# Partial sum of binomial coefficients n choose k multplied by k for k from n/2+1 to n

What is a closed form expression for $$\sum_{k=n/2+1}^n k {n \choose k}$$ I have looked at Sum of Binomial Coefficients Times a Polynomial which is pretty close but still does not solve this case where the sum is partial. Some hints are also in Sum of combinations of n taken k where k is from n to (n/2)+1 but I don't see how to combine the two.

• just rewrite $k {n\choose k }= n {n-1 \choose k-1}$ – Exodd May 18 at 12:51
• Can you expand more? Not clear to me... – user439907 May 18 at 12:53

I am not sure what you mean by $$\frac{n}{2}$$ as that is not necessarily an integer, but presumably you mean that it is the floor or ceiling.
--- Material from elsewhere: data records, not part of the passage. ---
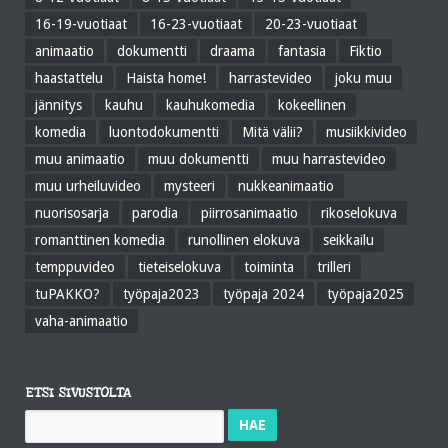
16-19-vuotiaat
16-23-vuotiaat
20-23-vuotiaat
animaatio
dokumentti
draama
fantasia
Fiktio
haastattelu
Haista home!
harrastevideo
joku muu
jännitys
kauhu
kauhukomedia
kokeellinen
komedia
luontodokumentti
Mitä välii?
musiikkivideo
muu animaatio
muu dokumentti
muu harrastevideo
muu urheiluvideo
mysteeri
nukkeanimaatio
nuorisosarja
parodia
piirrosanimaatio
rikoselokuva
romanttinen komedia
runollinen elokuva
seikkailu
temppuvideo
tieteiselokuva
toiminta
trilleri
tuPAKKO?
työpaja2023
työpaja 2024
työpaja2025
vaha-animaatio
ETSI SIVUSTOLTA
Haku: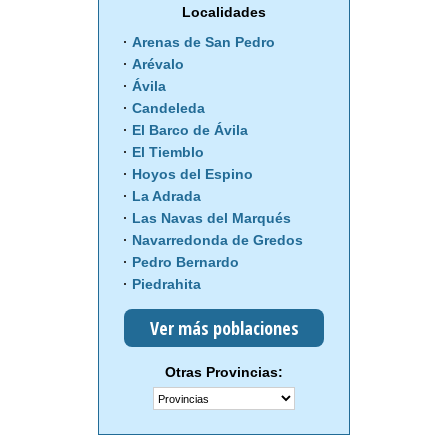
Localidades
Arenas de San Pedro
Arévalo
Ávila
Candeleda
El Barco de Ávila
El Tiemblo
Hoyos del Espino
La Adrada
Las Navas del Marqués
Navarredonda de Gredos
Pedro Bernardo
Piedrahita
Ver más poblaciones
Otras Provincias:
In either case, you can use the identity $$\binom{n}{k}=\frac{n}{k}\binom{n-1}{k-1}$$ for integers $$n\ge k\ge 1$$ on each expression and use the fact that the sum of the elements of the $$n^{\text{th}}$$ row of Pascal's triangle is $$2^n.$$ (Though you'll have to divide it by half and add or subtract a term, using the right-left symmetry of Pascal's triangle $$\binom{p}{q}=\binom{p}{p-q}$$)
You have $$S = S_n - S_{\frac{n}{2}}$$, to get each sum follow the hint of @Exodd and use the closed-form of binomial sum for all terms between $$0$$ and (either) $$n$$ or $$\frac{n}{2}$$.